Integration (next step, not in the scaffold)

A thin RolloutRunner adapter (mirrors experiments/learning_allocator/live_runner.py): for each RolloutSpec → reset env to seed (with Daytona preview headers) → decompose_text + build_micro_suite (fresh workflow_id, carry group_id) → submit → poll → reward_from_run → record. Feeds Phase2Orchestrator a stream instead of a static manifest.

Phasing

  • P0 — types + SeedSweepGenerator + FailureBiasedGenerator (this scaffold) + tests. No execution wiring.
  • P1RolloutRunner adapter: spec → Daytona reset → execute → oracle reward → Augur. Wire into the orchestrator.
  • P2 — close the explore loop: pull list_failure_clusters each round → re-bias → generate → run → re-cluster.

Augur-side notes (for a separate Augur PR — do NOT change here)
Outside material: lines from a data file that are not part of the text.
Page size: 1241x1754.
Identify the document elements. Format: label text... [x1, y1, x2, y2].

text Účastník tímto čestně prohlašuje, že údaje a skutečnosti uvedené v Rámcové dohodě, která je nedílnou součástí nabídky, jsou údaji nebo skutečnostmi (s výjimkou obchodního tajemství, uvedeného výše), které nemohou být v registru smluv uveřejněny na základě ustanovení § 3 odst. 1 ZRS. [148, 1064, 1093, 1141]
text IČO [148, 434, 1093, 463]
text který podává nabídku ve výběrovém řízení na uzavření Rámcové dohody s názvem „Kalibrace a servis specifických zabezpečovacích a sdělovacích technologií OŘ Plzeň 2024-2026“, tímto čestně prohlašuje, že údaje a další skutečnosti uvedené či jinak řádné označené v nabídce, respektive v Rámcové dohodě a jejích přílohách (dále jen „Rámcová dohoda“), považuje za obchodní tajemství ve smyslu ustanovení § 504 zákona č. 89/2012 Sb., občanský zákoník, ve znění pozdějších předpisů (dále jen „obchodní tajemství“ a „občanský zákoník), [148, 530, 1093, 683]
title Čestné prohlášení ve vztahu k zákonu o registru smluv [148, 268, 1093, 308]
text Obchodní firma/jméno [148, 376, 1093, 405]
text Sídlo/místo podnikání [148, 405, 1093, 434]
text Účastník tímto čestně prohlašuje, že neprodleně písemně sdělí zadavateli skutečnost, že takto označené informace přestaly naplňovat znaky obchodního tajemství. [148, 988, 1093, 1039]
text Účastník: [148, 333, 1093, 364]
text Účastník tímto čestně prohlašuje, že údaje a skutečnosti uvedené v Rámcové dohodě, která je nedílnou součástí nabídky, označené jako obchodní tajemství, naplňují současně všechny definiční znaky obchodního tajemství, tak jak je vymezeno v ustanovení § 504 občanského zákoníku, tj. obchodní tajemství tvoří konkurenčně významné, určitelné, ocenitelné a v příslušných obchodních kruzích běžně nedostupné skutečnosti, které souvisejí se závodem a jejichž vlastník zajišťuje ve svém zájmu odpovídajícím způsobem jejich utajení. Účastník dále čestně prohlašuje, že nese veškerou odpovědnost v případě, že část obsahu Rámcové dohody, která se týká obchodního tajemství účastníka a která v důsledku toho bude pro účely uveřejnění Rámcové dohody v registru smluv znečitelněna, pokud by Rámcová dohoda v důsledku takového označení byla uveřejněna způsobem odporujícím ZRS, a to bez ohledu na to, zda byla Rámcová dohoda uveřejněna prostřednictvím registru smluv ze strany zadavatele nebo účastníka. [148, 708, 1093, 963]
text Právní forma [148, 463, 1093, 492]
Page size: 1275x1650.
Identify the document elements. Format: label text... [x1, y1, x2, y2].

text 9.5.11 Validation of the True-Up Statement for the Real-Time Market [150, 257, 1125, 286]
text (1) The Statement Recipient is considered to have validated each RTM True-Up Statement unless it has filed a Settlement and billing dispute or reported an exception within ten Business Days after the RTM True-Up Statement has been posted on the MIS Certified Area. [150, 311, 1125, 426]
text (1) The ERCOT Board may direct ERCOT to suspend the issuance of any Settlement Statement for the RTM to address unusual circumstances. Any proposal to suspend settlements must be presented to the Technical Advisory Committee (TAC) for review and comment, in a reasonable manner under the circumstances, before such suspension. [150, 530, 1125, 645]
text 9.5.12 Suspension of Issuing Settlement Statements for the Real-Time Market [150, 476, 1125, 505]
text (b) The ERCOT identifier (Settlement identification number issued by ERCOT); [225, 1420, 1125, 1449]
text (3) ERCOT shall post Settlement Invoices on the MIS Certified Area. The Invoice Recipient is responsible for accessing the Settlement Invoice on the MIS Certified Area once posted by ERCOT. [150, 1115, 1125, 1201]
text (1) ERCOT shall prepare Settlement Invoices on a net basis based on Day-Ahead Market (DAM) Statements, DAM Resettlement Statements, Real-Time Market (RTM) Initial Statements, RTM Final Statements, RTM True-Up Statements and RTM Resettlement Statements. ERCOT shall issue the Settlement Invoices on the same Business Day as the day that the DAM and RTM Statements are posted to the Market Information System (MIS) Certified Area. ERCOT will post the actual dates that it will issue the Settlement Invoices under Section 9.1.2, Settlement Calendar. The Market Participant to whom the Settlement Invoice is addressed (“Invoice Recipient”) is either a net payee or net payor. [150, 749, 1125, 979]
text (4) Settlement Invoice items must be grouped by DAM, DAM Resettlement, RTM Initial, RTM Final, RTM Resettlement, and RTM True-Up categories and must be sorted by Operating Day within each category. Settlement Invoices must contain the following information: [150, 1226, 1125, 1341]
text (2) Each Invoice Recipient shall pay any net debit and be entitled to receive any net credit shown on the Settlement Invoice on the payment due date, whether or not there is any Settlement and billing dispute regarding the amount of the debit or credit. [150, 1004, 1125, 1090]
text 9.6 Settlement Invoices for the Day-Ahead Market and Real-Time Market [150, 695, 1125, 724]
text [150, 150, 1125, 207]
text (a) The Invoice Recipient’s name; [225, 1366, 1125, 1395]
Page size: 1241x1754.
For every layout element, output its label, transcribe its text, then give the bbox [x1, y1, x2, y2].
  • Required: none. Reading list_failure_clusters + per-run bundles via the existing MCP/HTTP API is sufficient.
  • Optional convenience (nice-to-have, file separately): a "register a rollout group as a dataset slice" helper so a seed-sweep's N sibling bundles can be pulled as one training shard by group_id (today: query bundles and filter by group_id tag client-side — works, just less ergonomic).